### [Texte sélectionné]
Compétences

Être chef d’entreprise : la question du genre existe-t-elle encore ?

La Semaine de l'égalité femmes hommes bat son plein à Lorient. Mardi matin, la CCI du Morbihan animait une table ronde sur l'égalité professionnelle autour de cette question : "Existe-t-il une différence de genre quand on veut entreprendre ?" Philippe Rouault, président consulaire, et quelques-unes et uns de ses élus ont répondu.
MD

Egalité professionnelle, déterminisme social, culture sociétale, fibre entrepreneuriale, compétences et/ou personnalité… La question de l’égalité des sexes à la tête d’une entreprise a été abordée sous toutes les coutures par les participant(e)s à la table ronde organisée par la CCI du Morbihan, ce mardi, dans le cadre de la Semaine de l’égalité femmes-hommes, organisée chaque année par la Ville de Lorient autour du 8 mars.

Invité par Philippe Rouault, président de la CCI du Morbihan, quelques dirigeant(e)s élu(e)s à la CCI du Morbihan ont témoigné de leur expérience. « Pour moi, il n’y a pas de sujet« , rentre dans le vif du sujet Ariane Perhson, fondatrice de l’entreprise Lyophilisé&co. « Le fait d’être une femme n’a jamais été un frein pour créer et gérer ma boite. Je ne me suis jamais posé la question en fait ! », souligne celle qui est née en Suède et revendique une culture nordique plus « égalitaire » sur cette question. « De mon côté, je ne voulais en aucun cas mettre en avant le fait d’être une femme. J’ai en moi cette conviction de l’égalité des genres et la considération des compétences« , enchérit Stéphanie Hesnard, à la tête de l’entreprise familiale Villa Florale.

« Faire ses preuves »

### [À compléter]
1. Répondez brièvement, d'après l'article sur le genre et l'entrepreneuriat :
(a) Quel organisme animait la table ronde, et à quel moment ?
(b) Quelle entreprise Ariane Perhson a-t-elle fondée ?
(c) Qui organise chaque année la Semaine de l'égalité femmes-hommes, et autour de quelle date ?
2. Poursuivez en un ou deux paragraphes l'article sur le genre et l'entrepreneuriat, à la suite de l'intertitre « Faire ses preuves ».

### [Jeu de données]
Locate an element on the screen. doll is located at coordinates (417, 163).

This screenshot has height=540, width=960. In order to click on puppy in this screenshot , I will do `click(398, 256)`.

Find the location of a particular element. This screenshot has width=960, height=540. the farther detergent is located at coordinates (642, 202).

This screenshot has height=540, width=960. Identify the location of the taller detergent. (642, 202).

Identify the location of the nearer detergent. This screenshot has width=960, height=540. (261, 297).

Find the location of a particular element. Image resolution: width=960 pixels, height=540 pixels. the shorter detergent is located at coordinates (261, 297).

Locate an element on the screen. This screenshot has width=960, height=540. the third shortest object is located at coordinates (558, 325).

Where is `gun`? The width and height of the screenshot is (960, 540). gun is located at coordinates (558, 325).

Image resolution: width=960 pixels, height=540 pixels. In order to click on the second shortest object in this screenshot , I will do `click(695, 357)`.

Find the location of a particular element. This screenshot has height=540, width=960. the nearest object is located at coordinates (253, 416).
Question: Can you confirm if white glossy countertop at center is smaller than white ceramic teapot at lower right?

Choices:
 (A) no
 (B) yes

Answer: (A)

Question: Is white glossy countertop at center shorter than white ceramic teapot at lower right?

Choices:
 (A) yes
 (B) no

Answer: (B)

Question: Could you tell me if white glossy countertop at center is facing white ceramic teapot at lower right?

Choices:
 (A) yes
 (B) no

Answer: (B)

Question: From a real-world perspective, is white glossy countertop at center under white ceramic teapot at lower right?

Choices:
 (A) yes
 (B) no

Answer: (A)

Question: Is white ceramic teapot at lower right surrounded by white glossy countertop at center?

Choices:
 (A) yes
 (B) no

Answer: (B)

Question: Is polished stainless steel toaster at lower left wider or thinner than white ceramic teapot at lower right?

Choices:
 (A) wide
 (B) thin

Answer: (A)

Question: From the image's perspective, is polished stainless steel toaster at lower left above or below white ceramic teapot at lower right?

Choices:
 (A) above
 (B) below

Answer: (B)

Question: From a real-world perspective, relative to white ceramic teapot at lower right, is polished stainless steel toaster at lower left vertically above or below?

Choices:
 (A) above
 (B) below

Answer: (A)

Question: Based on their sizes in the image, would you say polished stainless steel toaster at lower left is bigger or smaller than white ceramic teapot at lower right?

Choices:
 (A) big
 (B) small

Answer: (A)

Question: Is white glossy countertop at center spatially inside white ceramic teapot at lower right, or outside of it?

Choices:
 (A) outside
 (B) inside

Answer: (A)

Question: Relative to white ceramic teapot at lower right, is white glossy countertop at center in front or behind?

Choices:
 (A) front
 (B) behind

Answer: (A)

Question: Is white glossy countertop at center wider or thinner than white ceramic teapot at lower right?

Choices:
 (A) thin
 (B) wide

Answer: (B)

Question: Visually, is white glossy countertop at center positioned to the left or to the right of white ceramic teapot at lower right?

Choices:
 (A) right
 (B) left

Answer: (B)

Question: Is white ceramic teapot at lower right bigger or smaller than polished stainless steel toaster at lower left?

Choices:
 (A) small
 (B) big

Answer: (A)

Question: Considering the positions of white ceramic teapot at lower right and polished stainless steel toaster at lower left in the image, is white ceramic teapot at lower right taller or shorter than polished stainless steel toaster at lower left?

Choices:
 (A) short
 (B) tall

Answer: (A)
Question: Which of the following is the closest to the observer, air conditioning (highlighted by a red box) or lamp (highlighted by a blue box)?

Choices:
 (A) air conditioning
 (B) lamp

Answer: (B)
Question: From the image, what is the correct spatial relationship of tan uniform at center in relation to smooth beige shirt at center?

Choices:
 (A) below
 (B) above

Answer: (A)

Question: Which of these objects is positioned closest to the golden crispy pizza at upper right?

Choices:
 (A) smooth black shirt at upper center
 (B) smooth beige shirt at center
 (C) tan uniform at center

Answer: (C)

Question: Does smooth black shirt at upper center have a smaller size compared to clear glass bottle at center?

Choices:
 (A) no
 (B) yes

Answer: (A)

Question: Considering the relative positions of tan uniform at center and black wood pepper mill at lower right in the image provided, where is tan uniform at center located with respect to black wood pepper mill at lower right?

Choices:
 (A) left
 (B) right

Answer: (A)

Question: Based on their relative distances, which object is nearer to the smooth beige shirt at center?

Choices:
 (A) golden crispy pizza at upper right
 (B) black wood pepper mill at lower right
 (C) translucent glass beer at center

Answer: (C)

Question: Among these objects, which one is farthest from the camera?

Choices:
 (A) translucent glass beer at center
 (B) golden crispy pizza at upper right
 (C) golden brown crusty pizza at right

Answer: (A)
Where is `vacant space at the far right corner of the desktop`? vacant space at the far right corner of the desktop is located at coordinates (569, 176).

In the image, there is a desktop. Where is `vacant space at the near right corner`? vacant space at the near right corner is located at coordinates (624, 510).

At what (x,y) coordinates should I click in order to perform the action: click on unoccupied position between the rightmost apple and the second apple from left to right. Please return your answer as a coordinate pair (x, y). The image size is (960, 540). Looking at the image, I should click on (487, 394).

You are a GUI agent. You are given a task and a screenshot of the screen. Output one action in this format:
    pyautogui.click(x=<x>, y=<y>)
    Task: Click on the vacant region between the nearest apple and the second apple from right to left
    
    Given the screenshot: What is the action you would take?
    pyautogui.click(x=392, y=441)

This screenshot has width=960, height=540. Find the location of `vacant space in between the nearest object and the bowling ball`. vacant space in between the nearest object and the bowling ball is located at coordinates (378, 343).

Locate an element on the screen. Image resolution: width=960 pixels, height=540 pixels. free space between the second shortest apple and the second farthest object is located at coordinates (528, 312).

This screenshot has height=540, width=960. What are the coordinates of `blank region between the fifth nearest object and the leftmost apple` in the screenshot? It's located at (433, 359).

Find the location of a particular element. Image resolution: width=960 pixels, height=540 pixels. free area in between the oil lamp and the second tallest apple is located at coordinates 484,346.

### [Réponses dans l'ordre]
1.
(a) La CCI du Morbihan, le mardi matin.
(b) Lyophilisé&co.
(c) La Ville de Lorient, autour du 8 mars.

2.
« Il a fallu, pour ma part, que je prouve que j’étais compétente. Parce que j’étais une femme travaillant dans un milieu professionnel exclusivement masculin, j’ai été testée et jugée plus longtemps sur mes capacités à faire le métier technique qui est le mien », souligne Gwénaëlle Feld, dirigeante de la casse automobile Récup’Auto. « ça a duré une année« , complète celle qui est également présidente de la section lorientaise du réseau CJD. « Dans les réseaux professionnels, nous avons davantage de difficulté à recruter des femmes », précise Sarah Turrini, chef d’entreprise dans l’événementiel et ancienne présidente du CJD Lorient, lequel compte 20% de femmes. « C’est peut-être dû au temps disponible. Une femme, même dirigeante, doit généralement composer avec la charge familiale ? », soumet une participante. Les réponses sont aussi diverses que les cas de figure exposés.

Complémentarité des compétences

Reste que les femmes sont moins nombreuses à diriger de grands groupes. Leur présence est également plus disparate au sein des métiers techniques, « ce qui pose aussi des difficultés à mixer les recrutements« , souligne Peter Nass, fondateur de Nass&Wind, entreprise dédiée aux énergies renouvelables.  « A compétences égales, et requises, j’accentue l’accession des femmes aux postes de management », rappelait Ludovic de Fombelle, président de la concession Sica Ford Lorient-Quimperlé-Concarneau.